#### Study text ####

There is a set of common-sense reforms that work for family farmers to protect public health and the environment – keeping us moving forward on our clean fuel goals the right way. The Planning and Conservation League along with our partners at the National Wildlife Federation and others are seeking to:
- Promote biofuels made from sources other than corn.
- Charge a small fee to oil companies and refiners to fund habitat restoration and conservation.
- Prohibit converting native wildlife habitat into cropland to grow corn for ethanol, a law already on the books.
- Limit the share of ethanol made from corn that can be used to meet renewable fuel targets.
Reforming the Corn-Ethanol Mandate
We must reform the federal corn-ethanol mandate to protect clean water and public health. In its current form, the RFS provides incentives to convert natural areas and wildlife habitat to large corporate farms growing GMO corn. This has led to water pollution – reducing supply and threatening public health – and destruction of habitat for wildlife and important pollinators such as bees and butterflies. There is a set of common-sense reforms that work for family farmers to protect public health and the environment – keeping us moving forward on our clean fuel goals the right way.
Environmental Principles for reform of the corn-ethanol mandate in the RFS
The corn ethanol mandate needs to be ramped down – or at the very least capped at current levels and corn should not be allowed to qualify for the advanced biofuels pool.
A limit should be placed on food-based biodiesel, and it should not be allowed to fill the conventional pool.

#### Supplied material ####

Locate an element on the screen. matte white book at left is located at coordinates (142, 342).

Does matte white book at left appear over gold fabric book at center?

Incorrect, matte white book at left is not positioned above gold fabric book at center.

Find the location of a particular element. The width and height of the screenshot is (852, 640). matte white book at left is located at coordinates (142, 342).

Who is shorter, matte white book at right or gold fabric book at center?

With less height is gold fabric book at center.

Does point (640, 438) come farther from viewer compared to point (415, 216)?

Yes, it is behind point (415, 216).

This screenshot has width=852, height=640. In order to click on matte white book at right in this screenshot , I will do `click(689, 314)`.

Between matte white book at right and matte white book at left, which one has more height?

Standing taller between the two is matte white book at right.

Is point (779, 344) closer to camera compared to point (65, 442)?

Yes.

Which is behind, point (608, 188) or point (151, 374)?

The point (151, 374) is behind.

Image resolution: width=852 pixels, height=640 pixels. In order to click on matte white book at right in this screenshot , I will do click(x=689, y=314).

####
#### Supplied material ####

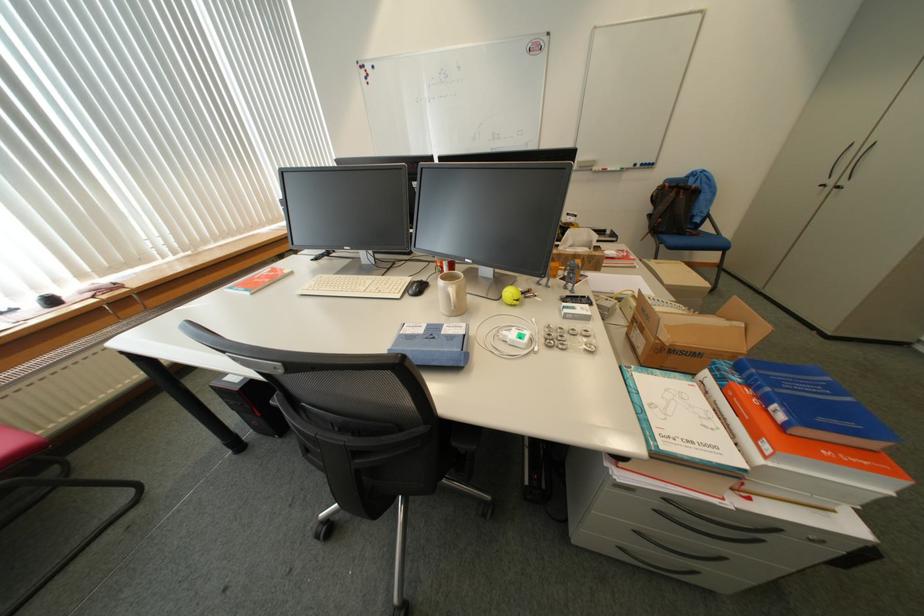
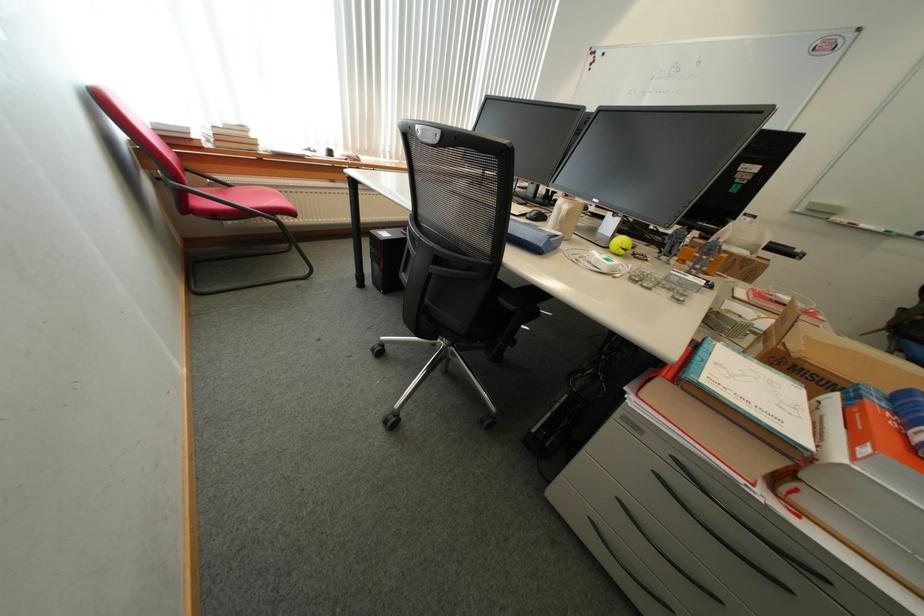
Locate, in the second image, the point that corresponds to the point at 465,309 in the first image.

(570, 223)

####

Exercise tasks:
#1 Copy the entries word for word, from the line containing "Standing taller between" up to and including the line containing "The point (151, 374) is behind.".
#2 Write the next part of the text on reforming the corn-ethanol mandate, picking up after its final sentence.

Activity answers:
#1
Standing taller between the two is matte white book at right.

Is point (779, 344) closer to camera compared to point (65, 442)?

Yes.

Which is behind, point (608, 188) or point (151, 374)?

The point (151, 374) is behind.

#2
Cellulosic ethanol and advanced biofuels should receive the appropriate incentives to truly foster the development and production of next generation fuels.
The RFS should effectively prohibit the future conversion of native habitat to cropland and disallow any fuels produced on land brought into production after the law’s 2007 passage, from qualifying for credit.
In order to mitigate the vast amount of wildlife habitat that has been lost on the landscape (due in large part to the expansion of corn for ethanol), a conservation mitigation fund to support habitat and water quality restoration and conservation should be linked to the RFS.
An RFS reform effort must be targeted solely to the renewable fuels mandate and not used as an excuse to make broader changes to the Clean Air Act.
The law should be clarified to prohibit invasive or noxious plants cultivated and made into biofuels from meeting the mandate.
1 Searchinger et al, 2008. Science. “Use of US Croplands for Biofuels Increases Greenhouse Gases Through Emissions from Land-Use Change.”
2 Lark, et al, 2015. “Cropland expansion outpaces agricultural and biofuel policies in the United States.” Environmental Research Letters 10, 4.